### Text block
======
Climatic and Human Influences on the Fire and Vegetation History of Subalpine Meadows - Mount Rainier National Park

Importance

Subalpine meadows of Mount Rainier National Park (MORA) are by far the most frequented areas of the park. Visitors are drawn by the astounding array of wildflowers and the breathtaking views of the mountain. As a result of their popularity, many of the park’s subalpine meadows have been severely degraded over the past 100 years, mainly from off-trail hiking and camping that leads to the trampling of vegetation and hillslope erosion. Since the 1980s, restoration efforts (most notably in the Paradise meadows area) have repaired much of the damage, and efforts to preserve the park’s lesser-disturbed subalpine meadows have been at least partially successful at preventing further damage. Today, however, a very different phenomenon threatens the future of MORA’s subalpine meadows; tree encroachment. It is clear from historical photos that during the last century, trees (primarily subalpine fir [Abies lasiocarpa]) have gradually migrated upslope into subalpine meadows. The underlying cause of this encroachment, however, remains unclear.
======
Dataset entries

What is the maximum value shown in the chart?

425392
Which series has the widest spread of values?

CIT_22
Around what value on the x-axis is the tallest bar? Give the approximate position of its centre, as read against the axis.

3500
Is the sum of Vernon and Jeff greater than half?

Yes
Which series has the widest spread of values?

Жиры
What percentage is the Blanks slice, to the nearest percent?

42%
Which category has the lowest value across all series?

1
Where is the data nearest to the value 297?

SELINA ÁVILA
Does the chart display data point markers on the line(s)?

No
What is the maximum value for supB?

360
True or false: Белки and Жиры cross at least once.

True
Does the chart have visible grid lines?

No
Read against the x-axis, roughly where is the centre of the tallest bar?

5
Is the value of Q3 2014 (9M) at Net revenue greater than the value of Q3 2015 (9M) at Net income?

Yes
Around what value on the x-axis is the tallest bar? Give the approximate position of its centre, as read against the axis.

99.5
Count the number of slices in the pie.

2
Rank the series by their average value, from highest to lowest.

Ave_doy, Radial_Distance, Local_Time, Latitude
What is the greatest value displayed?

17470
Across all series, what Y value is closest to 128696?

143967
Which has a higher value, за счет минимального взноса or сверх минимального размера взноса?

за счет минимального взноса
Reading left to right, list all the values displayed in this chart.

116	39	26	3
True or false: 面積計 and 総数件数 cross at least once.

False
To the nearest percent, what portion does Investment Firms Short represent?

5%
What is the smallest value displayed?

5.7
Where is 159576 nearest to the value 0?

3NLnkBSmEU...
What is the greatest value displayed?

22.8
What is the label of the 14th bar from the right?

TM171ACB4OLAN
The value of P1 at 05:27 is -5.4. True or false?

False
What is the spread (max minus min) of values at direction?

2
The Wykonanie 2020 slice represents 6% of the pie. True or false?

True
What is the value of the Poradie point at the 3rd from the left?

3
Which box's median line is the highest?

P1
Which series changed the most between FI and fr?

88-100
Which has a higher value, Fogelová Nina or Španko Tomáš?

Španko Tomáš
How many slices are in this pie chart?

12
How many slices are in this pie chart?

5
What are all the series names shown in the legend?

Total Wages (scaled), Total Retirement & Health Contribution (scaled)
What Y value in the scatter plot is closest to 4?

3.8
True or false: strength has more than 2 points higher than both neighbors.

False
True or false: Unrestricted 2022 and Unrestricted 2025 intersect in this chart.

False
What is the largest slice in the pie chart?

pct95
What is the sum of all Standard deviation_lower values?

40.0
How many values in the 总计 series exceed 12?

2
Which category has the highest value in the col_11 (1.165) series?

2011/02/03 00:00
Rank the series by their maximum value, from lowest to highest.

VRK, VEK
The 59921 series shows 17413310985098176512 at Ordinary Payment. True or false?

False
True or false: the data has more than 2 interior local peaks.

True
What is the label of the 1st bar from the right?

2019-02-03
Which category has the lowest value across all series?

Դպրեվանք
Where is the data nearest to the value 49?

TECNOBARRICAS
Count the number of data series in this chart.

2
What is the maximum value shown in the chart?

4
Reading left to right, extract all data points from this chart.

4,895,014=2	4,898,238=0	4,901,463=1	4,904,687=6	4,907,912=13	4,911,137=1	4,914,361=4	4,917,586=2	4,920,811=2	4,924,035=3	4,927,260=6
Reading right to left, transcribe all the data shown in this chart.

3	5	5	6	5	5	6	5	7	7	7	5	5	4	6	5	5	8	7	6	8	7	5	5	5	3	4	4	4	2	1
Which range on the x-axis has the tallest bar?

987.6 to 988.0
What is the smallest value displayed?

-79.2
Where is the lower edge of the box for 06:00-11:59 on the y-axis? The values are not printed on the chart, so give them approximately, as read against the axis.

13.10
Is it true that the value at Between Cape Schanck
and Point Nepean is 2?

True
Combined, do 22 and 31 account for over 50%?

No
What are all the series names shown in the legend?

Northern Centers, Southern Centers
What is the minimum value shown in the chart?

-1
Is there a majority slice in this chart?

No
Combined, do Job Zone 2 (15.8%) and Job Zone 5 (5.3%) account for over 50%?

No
======
### What to do
[a] Rewrite the paragraph of the text on Mount Rainier's subalpine meadows that begins "Subalpine meadows of Mount Rainier National Park" as a short bulleted list of its main facts.
[b] List every phrase in the text on Mount Rainier's subalpine meadows that refers to a past period of time.
[c] Proceed with the text on Mount Rainier's subalpine meadows from where it stops.

### Solved tasks
[a]
- The subalpine meadows are the most visited areas of Mount Rainier National Park (MORA), drawing people with their wildflowers and views of the mountain.
- Over the past 100 years, many meadows have been badly degraded, mainly by off-trail hiking and camping that trample vegetation and cause hillslope erosion.
- Since the 1980s, restoration work, especially in the Paradise meadows area, has repaired much of the damage, and efforts to protect less-disturbed meadows have been at least partly successful.
- A new threat is tree encroachment: historical photos show trees, chiefly subalpine fir (Abies lasiocarpa), moving upslope into the meadows over the last century.
- The underlying cause of this encroachment is still unclear.

[b]
- over the past 100 years
- Since the 1980s
- during the last century

[c]
The lack of 20th century fires in subalpine meadows may be to blame for tree encroachment into subalpine meadows. Periodic fire is needed to curb seedling establishment in meadows and prevent treeline (the upper elevation at which trees grow) movement upslope. As the result of 20th century fire suppression, fire has been all but excluded from MORA since its establishment in 1899, including fire in the park’s meadows. The frequency and intensity of pre-historic fires in subalpine meadows is generally unknown, and perhaps more importantly, it remains unclear whether lightning or human-set fires were the primary source of fire ignitions in the park’s subalpine meadows prior to Euro-American settlement.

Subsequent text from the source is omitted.